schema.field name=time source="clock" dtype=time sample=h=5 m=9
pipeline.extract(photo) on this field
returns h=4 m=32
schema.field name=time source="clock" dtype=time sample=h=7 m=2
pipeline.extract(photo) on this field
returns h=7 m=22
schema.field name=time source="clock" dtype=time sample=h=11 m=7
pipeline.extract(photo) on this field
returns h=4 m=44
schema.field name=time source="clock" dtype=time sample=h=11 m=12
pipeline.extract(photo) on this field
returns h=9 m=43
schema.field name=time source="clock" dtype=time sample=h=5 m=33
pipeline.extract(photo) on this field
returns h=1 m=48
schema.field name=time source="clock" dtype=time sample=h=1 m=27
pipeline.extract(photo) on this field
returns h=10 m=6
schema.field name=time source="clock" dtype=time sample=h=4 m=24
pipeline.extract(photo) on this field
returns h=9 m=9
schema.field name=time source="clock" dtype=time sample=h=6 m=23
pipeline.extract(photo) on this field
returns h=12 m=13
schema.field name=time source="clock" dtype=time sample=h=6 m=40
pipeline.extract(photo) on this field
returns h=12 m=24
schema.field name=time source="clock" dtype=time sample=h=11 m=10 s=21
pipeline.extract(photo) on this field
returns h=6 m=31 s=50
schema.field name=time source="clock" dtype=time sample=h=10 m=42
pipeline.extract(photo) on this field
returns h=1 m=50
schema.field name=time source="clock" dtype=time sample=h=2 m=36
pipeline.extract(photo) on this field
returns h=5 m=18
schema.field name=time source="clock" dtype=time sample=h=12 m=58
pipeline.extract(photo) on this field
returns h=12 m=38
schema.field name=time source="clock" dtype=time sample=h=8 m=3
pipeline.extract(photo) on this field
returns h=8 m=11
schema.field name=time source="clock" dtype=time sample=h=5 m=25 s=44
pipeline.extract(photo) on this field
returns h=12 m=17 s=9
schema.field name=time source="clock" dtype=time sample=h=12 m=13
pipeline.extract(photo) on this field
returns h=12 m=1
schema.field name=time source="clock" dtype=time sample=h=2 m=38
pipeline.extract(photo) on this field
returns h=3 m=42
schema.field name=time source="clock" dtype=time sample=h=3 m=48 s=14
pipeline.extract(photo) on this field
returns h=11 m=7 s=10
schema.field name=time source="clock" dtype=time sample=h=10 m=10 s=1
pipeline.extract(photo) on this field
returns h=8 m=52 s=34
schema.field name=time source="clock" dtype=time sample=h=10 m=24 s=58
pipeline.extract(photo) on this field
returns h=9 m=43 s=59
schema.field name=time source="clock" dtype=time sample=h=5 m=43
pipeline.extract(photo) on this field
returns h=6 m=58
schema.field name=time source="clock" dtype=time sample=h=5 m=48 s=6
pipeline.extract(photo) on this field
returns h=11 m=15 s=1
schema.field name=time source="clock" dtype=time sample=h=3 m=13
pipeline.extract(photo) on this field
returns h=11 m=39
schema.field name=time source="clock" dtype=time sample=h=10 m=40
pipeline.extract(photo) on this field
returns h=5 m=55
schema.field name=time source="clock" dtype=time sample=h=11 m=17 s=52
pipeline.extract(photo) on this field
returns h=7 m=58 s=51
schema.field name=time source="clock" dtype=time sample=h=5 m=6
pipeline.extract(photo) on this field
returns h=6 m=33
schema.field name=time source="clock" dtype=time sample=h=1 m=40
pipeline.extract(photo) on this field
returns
.....
Edit the material above so that every "on this field" becomes "on this record", and leave everything else unchanged.

▶ Result of the exercise:
schema.field name=time source="clock" dtype=time sample=h=5 m=9
pipeline.extract(photo) on this record
returns h=4 m=32
schema.field name=time source="clock" dtype=time sample=h=7 m=2
pipeline.extract(photo) on this record
returns h=7 m=22
schema.field name=time source="clock" dtype=time sample=h=11 m=7
pipeline.extract(photo) on this record
returns h=4 m=44
schema.field name=time source="clock" dtype=time sample=h=11 m=12
pipeline.extract(photo) on this record
returns h=9 m=43
schema.field name=time source="clock" dtype=time sample=h=5 m=33
pipeline.extract(photo) on this record
returns h=1 m=48
schema.field name=time source="clock" dtype=time sample=h=1 m=27
pipeline.extract(photo) on this record
returns h=10 m=6
schema.field name=time source="clock" dtype=time sample=h=4 m=24
pipeline.extract(photo) on this record
returns h=9 m=9
schema.field name=time source="clock" dtype=time sample=h=6 m=23
pipeline.extract(photo) on this record
returns h=12 m=13
schema.field name=time source="clock" dtype=time sample=h=6 m=40
pipeline.extract(photo) on this record
returns h=12 m=24
schema.field name=time source="clock" dtype=time sample=h=11 m=10 s=21
pipeline.extract(photo) on this record
returns h=6 m=31 s=50
schema.field name=time source="clock" dtype=time sample=h=10 m=42
pipeline.extract(photo) on this record
returns h=1 m=50
schema.field name=time source="clock" dtype=time sample=h=2 m=36
pipeline.extract(photo) on this record
returns h=5 m=18
schema.field name=time source="clock" dtype=time sample=h=12 m=58
pipeline.extract(photo) on this record
returns h=12 m=38
schema.field name=time source="clock" dtype=time sample=h=8 m=3
pipeline.extract(photo) on this record
returns h=8 m=11
schema.field name=time source="clock" dtype=time sample=h=5 m=25 s=44
pipeline.extract(photo) on this record
returns h=12 m=17 s=9
schema.field name=time source="clock" dtype=time sample=h=12 m=13
pipeline.extract(photo) on this record
returns h=12 m=1
schema.field name=time source="clock" dtype=time sample=h=2 m=38
pipeline.extract(photo) on this record
returns h=3 m=42
schema.field name=time source="clock" dtype=time sample=h=3 m=48 s=14
pipeline.extract(photo) on this record
returns h=11 m=7 s=10
schema.field name=time source="clock" dtype=time sample=h=10 m=10 s=1
pipeline.extract(photo) on this record
returns h=8 m=52 s=34
schema.field name=time source="clock" dtype=time sample=h=10 m=24 s=58
pipeline.extract(photo) on this record
returns h=9 m=43 s=59
schema.field name=time source="clock" dtype=time sample=h=5 m=43
pipeline.extract(photo) on this record
returns h=6 m=58
schema.field name=time source="clock" dtype=time sample=h=5 m=48 s=6
pipeline.extract(photo) on this record
returns h=11 m=15 s=1
schema.field name=time source="clock" dtype=time sample=h=3 m=13
pipeline.extract(photo) on this record
returns h=11 m=39
schema.field name=time source="clock" dtype=time sample=h=10 m=40
pipeline.extract(photo) on this record
returns h=5 m=55
schema.field name=time source="clock" dtype=time sample=h=11 m=17 s=52
pipeline.extract(photo) on this record
returns h=7 m=58 s=51
schema.field name=time source="clock" dtype=time sample=h=5 m=6
pipeline.extract(photo) on this record
returns h=6 m=33
schema.field name=time source="clock" dtype=time sample=h=1 m=40
pipeline.extract(photo) on this record
returns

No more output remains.